*** Opening of Input ***
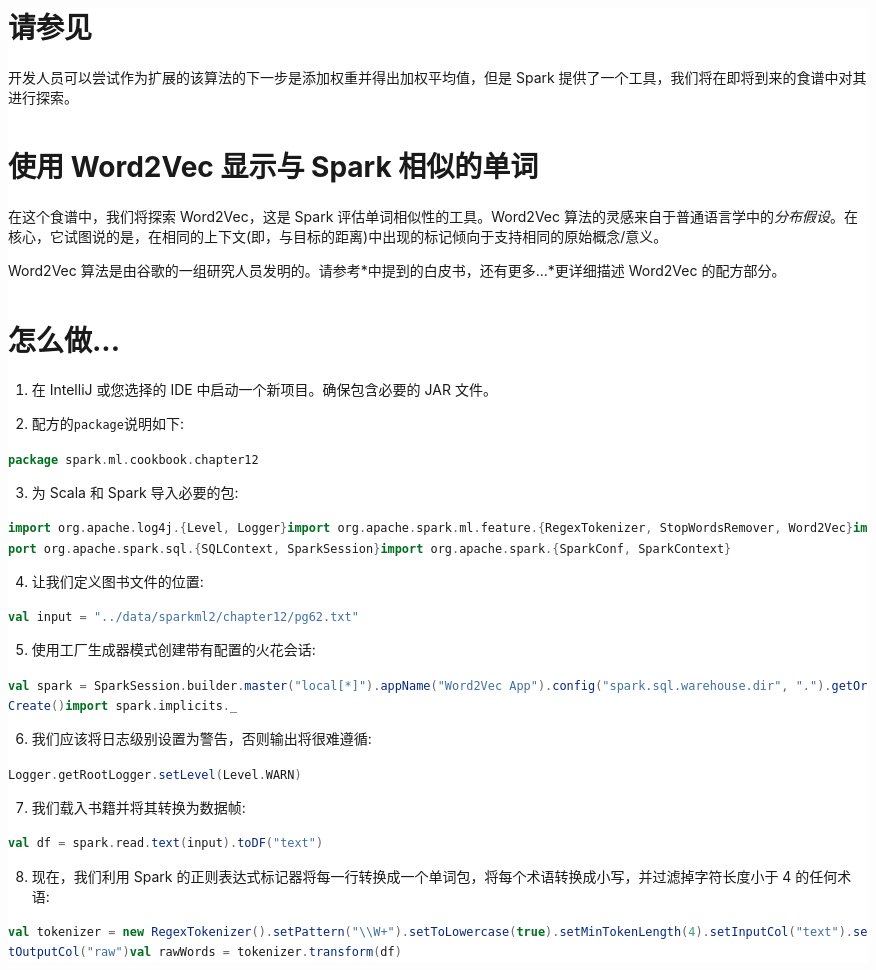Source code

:# 请参见

开发人员可以尝试作为扩展的该算法的下一步是添加权重并得出加权平均值，但是 Spark 提供了一个工具，我们将在即将到来的食谱中对其进行探索。

# 使用 Word2Vec 显示与 Spark 相似的单词

在这个食谱中，我们将探索 Word2Vec，这是 Spark 评估单词相似性的工具。Word2Vec 算法的灵感来自于普通语言学中的*分布假设*。在核心，它试图说的是，在相同的上下文(即，与目标的距离)中出现的标记倾向于支持相同的原始概念/意义。

Word2Vec 算法是由谷歌的一组研究人员发明的。请参考*中提到的白皮书，还有更多...*更详细描述 Word2Vec 的配方部分。

# 怎么做...

1.  在 IntelliJ 或您选择的 IDE 中启动一个新项目。确保包含必要的 JAR 文件。

2.  配方的`package`说明如下:

```scala
package spark.ml.cookbook.chapter12
```

3.  为 Scala 和 Spark 导入必要的包:

```scala
import org.apache.log4j.{Level, Logger}import org.apache.spark.ml.feature.{RegexTokenizer, StopWordsRemover, Word2Vec}import org.apache.spark.sql.{SQLContext, SparkSession}import org.apache.spark.{SparkConf, SparkContext}
```

4.  让我们定义图书文件的位置:

```scala
val input = "../data/sparkml2/chapter12/pg62.txt"
```

5.  使用工厂生成器模式创建带有配置的火花会话:

```scala
val spark = SparkSession.builder.master("local[*]").appName("Word2Vec App").config("spark.sql.warehouse.dir", ".").getOrCreate()import spark.implicits._
```

6.  我们应该将日志级别设置为警告，否则输出将很难遵循:

```scala
Logger.getRootLogger.setLevel(Level.WARN)
```

7.  我们载入书籍并将其转换为数据帧:

```scala
val df = spark.read.text(input).toDF("text")
```

8.  现在，我们利用 Spark 的正则表达式标记器将每一行转换成一个单词包，将每个术语转换成小写，并过滤掉字符长度小于 4 的任何术语:

```scala
val tokenizer = new RegexTokenizer().setPattern("\\W+").setToLowercase(true).setMinTokenLength(4).setInputCol("text").setOutputCol("raw")val rawWords = tokenizer.transform(df)
```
*** Close of Input ***
▸ What the task asks
Tell how many lines in the entries above include the string "package", and write nothing but the number.

▸ Solution below
2